The Boomerang Alliance and its allies are calling on the Commonwealth, State and Territory Governments to step up action to phase-out polluting single-use plastics and stop greenwash at their 21 October meeting, the first since the election of the ALP government.
Whist progress is being made state by state on very obvious problem items such as plastic straws, cutlery and polystyrene products - our organisations have nominated heavyweight plastics bags, coffee cups/lids and the lack of binding packaging standards to eliminate greenwash as critical and urgent issues.
Shane Cucow, Plastics Campaign Manager of the Australian Marine Conservation Society said, “With only 16% of plastic packaging recycled in Australia, and plastic pollution in our oceans projected to triple by 2040, we need to urgently accelerate action. It's time to follow Western Australia's lead and set our sights on widely littered or dangerous plastics like cup lids and thicker plastic bags.”
Boomerang Alliance and AMCS are calling for new national policies and measures to include:
- The introduction of a national standard for reusable shopping bags, based upon overseas models. To be labelled reusable, bags must be designed to achieve a minimum 125 shopping cycles, be well constructed with sewn handles, have minimum recycled content, be priced to encourage continued reuse and able to be collected for recycling at the end of their useful life. Current thick plastic bags do not meet this standard. Retailers could only provide reusable bags in future.

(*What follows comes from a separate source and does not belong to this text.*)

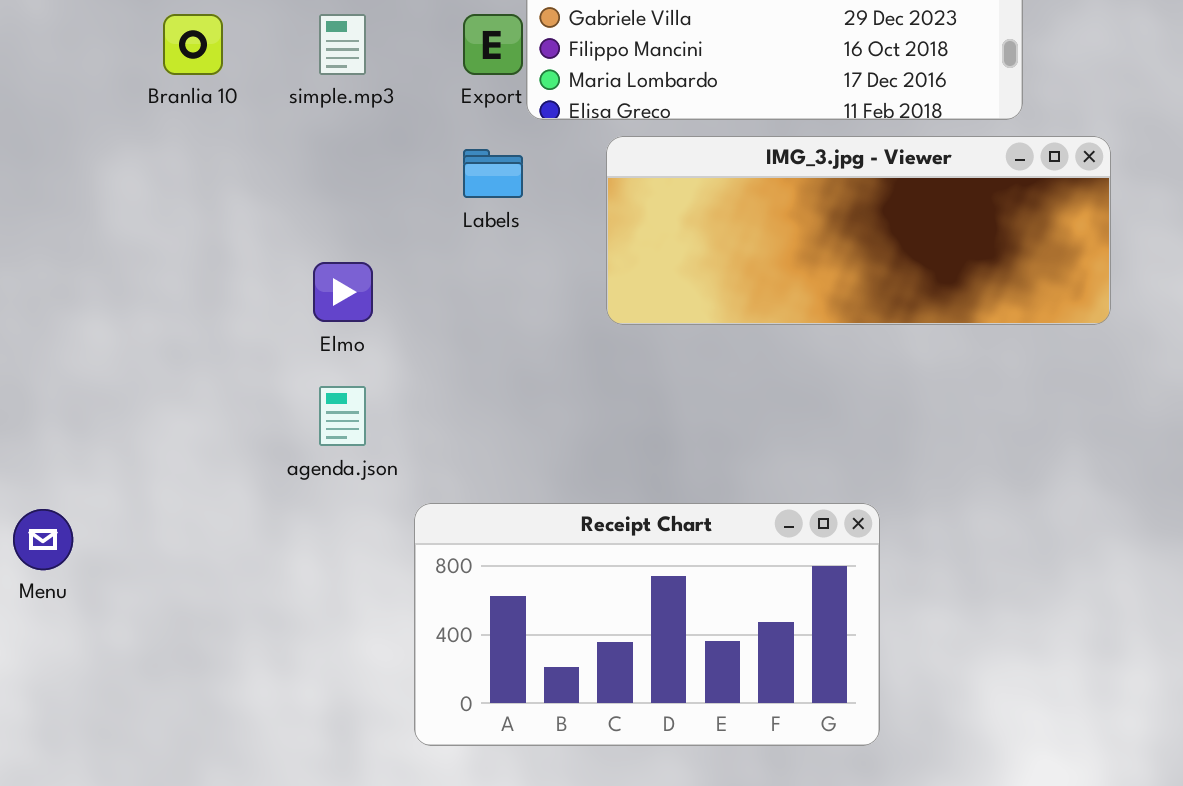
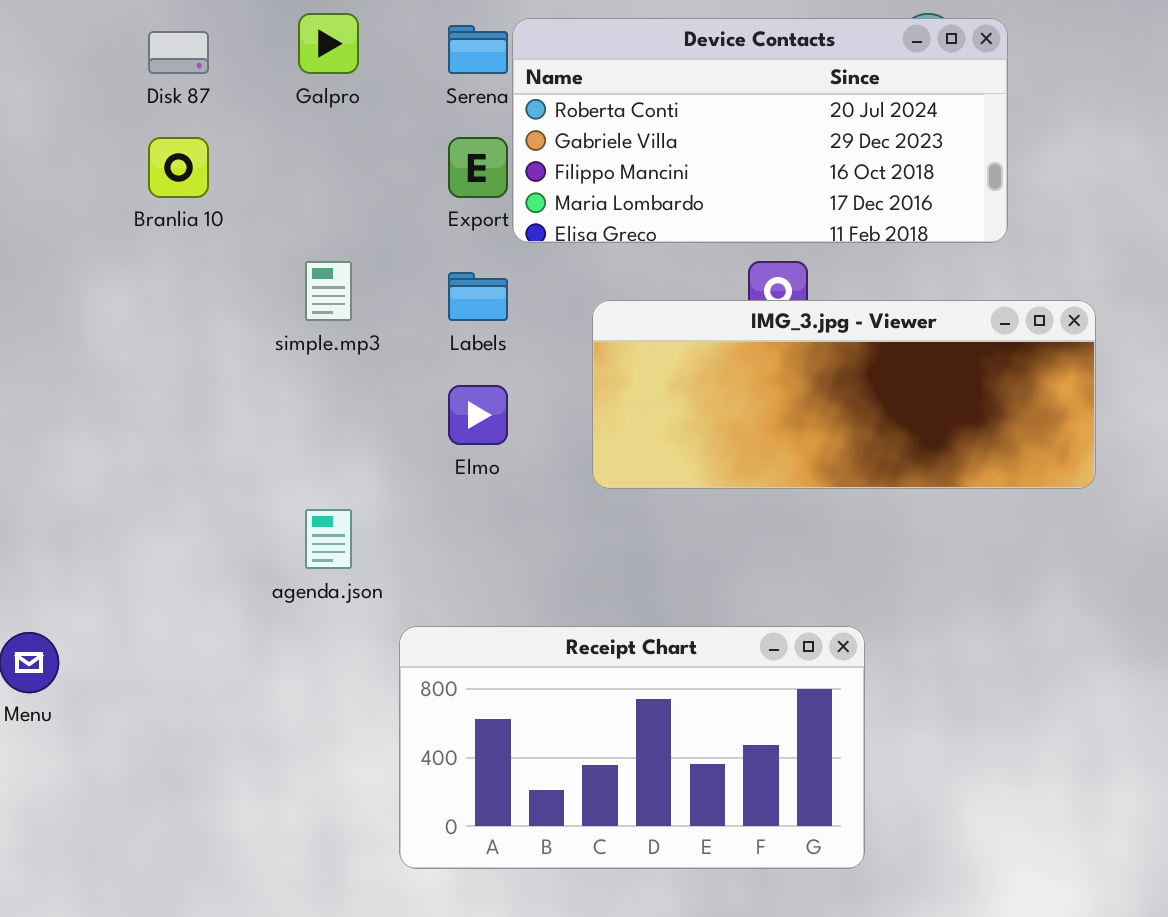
simple.mp3: [319,14,366,75] -> [305,261,352,321], moved
IMG_3.jpg - Viewer: [606,136,1111,325] -> [592,300,1096,489], moved
Elmo: [313,262,373,322] -> [448,385,508,445], moved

A ban on plastic coffee cups and lids in 2024. Many EU countries are taking similar steps and also requiring all cafes to offer or sell reusable cups. A levy on disposable coffee cups is being introduced in many countries. A similar approach in Australia should be applied to make reusables common place and replace the 1.8 billion disposable cups used every year, most of which are landfilled or littered.
- Binding standards for packaging to prevent manufacturers making false claims for their products. Setting standards for reusable, compostable and recyclable packaging that ensures these products are recovered in practice will put an end to any greenwashing, and prevent consumers from being misled. Under current labelling practice - recyclable does not mean it will be recycled; nor does reusable mean reusable.
We welcome the growing state support in expanding the container deposit schemes around Australia, which is also on the Ministers’ agenda. All states should get on board.